The product of a decade’s research, British historian Hughes’ book spans 8,000 years of history in Istanbul, from the earliest ruins discovered in the Yenikapı excavations on to the Romans, Byzantines, Ottomans and present day. This account manages to be comprehensive, detailed, and readable at the same time.

Orhan Pamuk
Istanbul: Memories and the City

More than just a memoir, this book introduces us to Istanbul artists, writers, neighborhoods, and lifestyles through the prism of Pamuk’s early life. No guided tour could possibly be as personal or immersive
as this. It is also invaluable for understanding the melancholy atmosphere and romantic obsessions of Pamuk’s novels.

Philip Mansel
Constantinople: City of the World’s Desire
British historian Mansel’s book takes a thematic approach
to the city, talking as fluently about culture and religion as it does about battles and sultans. Mansel has a talent for picking out intriguing characters who flit between European and Asian roles, as well as for recounting real incidents that are stranger than fiction.

An Istanbul Anthology: Travel Writing Through the Centuries

Edited by Turkish writer and journalist Kaya Genç, the selections in this book illustrate the many perspectives and personalities that foreign visitors have brought to the
city. Accounts by Arthur Conan Doyle, Andre Gide, Gustave Flaubert, and Ernest Hemingway demonstrate the outside eye’s eternal fascination with Istanbul.

John Freely
Stamboul Sketches: Encounters in Old Istanbul

American travel writer and historian Freely is better known for his lengthy tomes, but this book takes a shorter and more eccentric approach. Subjects include Istanbul’s street cats, wandering dervishes and folk singers, the seasonal winds, city markets, cemeteries, and the lunar calendar.

M. Şükrü Hanioğlu
Atatürk: An Intellectual Biography
Although his face looks out from a million portraits in Istanbul, not everyone agrees on what Mustafa Kemal Atatürk actually symbolizes.

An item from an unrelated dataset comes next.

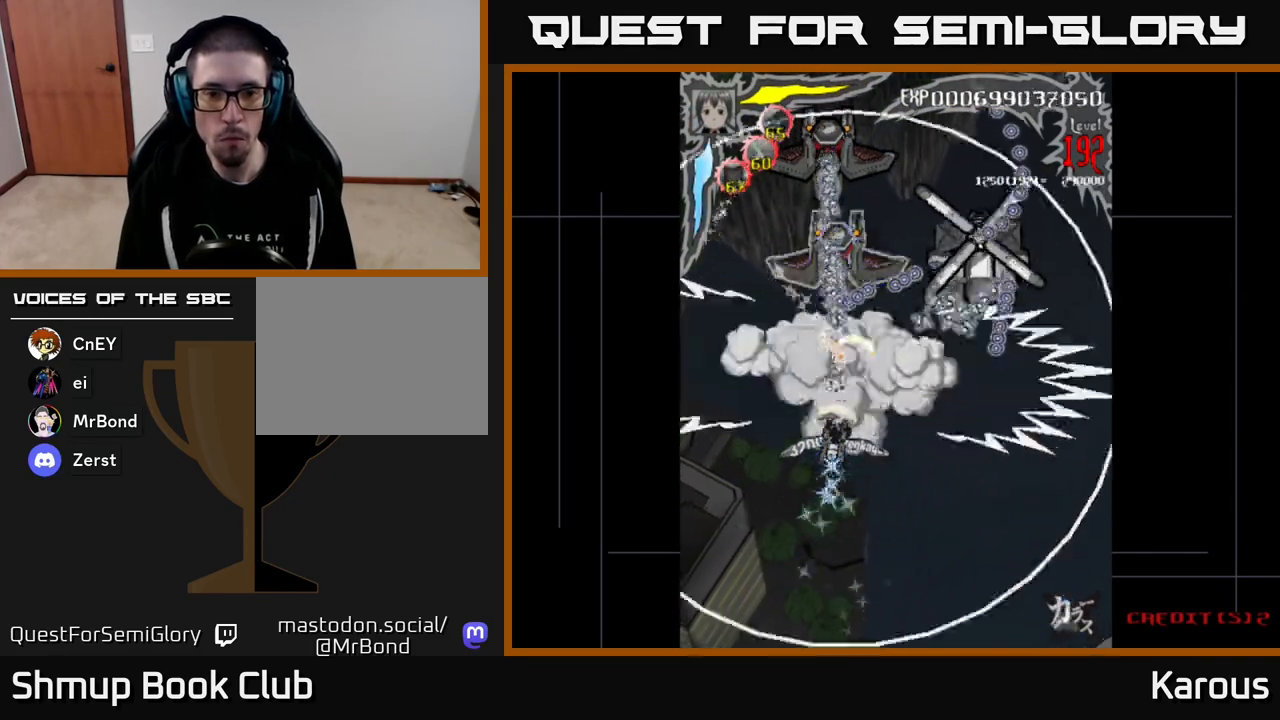
{"buttons": ["DPAD_UP"], "events": [[433, "DPAD_UP", "down"]]}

In this book, Princeton University academic Hanioğlu traces the origins of Atatürk’s thought from the late- Ottoman era to the new Republic of Turkey, showing how political, social, and philosophical trends have shaped debates that are still current today.

Murat Gül and Trevor Howells
Istanbul Architecture
Once you look past the simple binaries of Greek-Turkish or ancient-modern, there is a multiplicity of architectural styles on display in Istanbul. Gül and Howells cover all the major structures of Istanbul area by area, from the historical peninsula to the Asian side and the northern shores of the Bosphorus. With this book in hand, you will see the marvelous fusion of influences that make up every street.